What you should know about the incredible scale of Ida’s flooding in the Northeast
NEW YORK CITY– On Wednesday night the storm that will forever be remembered as Hurricane Ida was not a hurricane and hadn’t been for some time. The storm that was in fact no longer a tropical system merged with another storm to become the remnants of Ida in official forecasts from the National Hurricane Center.
That mattered little when three inches of rain fell in an hour in Central Park and floodwaters invaded the baggage claim in a New Jersey airport. The deadly flash flooding in the Northeast serves as a reminder that tropical systems’ paths of destruction often go on well after they’ve supposedly weakened.
In total, 7.15 inches of rain fell in Central Park, the heart of Manhattan. If we use that number as an estimate for the surrounding area, it means that around 2.5 billion gallons of water fell on just Manhattan. At current river flows, it would take five days to watch 2.5 billion gallons flow over Spokane Falls.
The timeframe is critical in understanding the disaster. The rain came in just a few hours, overpowering the stormwater systems of every city and town from Philadelphia to New York with trillions of gallons of water.

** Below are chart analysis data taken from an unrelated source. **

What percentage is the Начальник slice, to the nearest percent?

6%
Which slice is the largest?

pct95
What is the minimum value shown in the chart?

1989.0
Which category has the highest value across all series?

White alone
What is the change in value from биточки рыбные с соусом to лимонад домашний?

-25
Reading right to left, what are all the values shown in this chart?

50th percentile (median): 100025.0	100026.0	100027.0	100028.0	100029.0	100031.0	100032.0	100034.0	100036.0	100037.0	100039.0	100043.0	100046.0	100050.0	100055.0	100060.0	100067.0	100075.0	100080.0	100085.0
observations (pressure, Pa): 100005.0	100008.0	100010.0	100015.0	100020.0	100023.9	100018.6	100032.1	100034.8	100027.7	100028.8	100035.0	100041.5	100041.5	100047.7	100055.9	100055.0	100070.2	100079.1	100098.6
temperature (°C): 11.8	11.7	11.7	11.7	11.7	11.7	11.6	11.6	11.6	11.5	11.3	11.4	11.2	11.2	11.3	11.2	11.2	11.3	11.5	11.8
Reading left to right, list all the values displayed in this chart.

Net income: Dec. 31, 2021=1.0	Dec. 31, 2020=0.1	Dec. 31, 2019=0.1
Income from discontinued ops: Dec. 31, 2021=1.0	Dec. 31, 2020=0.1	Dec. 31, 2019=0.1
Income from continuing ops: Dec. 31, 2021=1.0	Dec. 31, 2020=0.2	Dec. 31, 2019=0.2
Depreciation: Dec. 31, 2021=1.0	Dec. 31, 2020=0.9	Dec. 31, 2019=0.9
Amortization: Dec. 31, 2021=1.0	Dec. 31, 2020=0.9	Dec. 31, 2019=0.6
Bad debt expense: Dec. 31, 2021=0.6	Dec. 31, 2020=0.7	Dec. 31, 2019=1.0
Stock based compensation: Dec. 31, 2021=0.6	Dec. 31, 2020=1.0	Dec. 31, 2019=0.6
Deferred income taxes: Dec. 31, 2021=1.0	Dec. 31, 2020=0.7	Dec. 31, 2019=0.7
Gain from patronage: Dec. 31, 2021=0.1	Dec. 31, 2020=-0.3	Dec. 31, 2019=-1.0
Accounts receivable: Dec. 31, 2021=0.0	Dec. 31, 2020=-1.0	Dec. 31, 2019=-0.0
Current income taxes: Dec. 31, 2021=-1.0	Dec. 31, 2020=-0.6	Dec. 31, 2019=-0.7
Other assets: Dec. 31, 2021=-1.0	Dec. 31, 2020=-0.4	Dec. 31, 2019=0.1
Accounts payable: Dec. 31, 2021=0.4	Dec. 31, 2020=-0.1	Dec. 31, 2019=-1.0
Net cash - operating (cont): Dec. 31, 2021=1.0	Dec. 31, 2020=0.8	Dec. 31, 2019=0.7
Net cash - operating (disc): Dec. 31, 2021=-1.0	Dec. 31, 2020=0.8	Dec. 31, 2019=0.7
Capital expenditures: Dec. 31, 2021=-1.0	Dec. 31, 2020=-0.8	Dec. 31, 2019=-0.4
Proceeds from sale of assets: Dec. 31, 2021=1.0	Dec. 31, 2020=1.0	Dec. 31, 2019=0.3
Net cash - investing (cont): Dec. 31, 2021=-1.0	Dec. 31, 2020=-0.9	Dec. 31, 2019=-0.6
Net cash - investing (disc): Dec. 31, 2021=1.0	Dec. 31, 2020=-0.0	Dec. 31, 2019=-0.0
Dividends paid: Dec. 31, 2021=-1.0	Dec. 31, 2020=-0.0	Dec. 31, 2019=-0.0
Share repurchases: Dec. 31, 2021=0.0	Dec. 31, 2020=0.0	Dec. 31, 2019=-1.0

The result is that at least 40 people died because of the flooding.
This is not the first time hurricanes merging with other weather systems caused major disasters in this part of the country.
In 1991 “The Perfect Storm” caused serious coastal flooding from New Jersey to New England. The loss of the fishing boat Andrea Gail in the storm would inspire a book and a movie starring George Clooney. Two decades later, Hurricane Sandy was merging with a front when it made landfall in New Jersey, earning it the infamous nickname “Superstorm Sandy.” In the case of Ida however, some of the floods are surpassing all storms that came before it.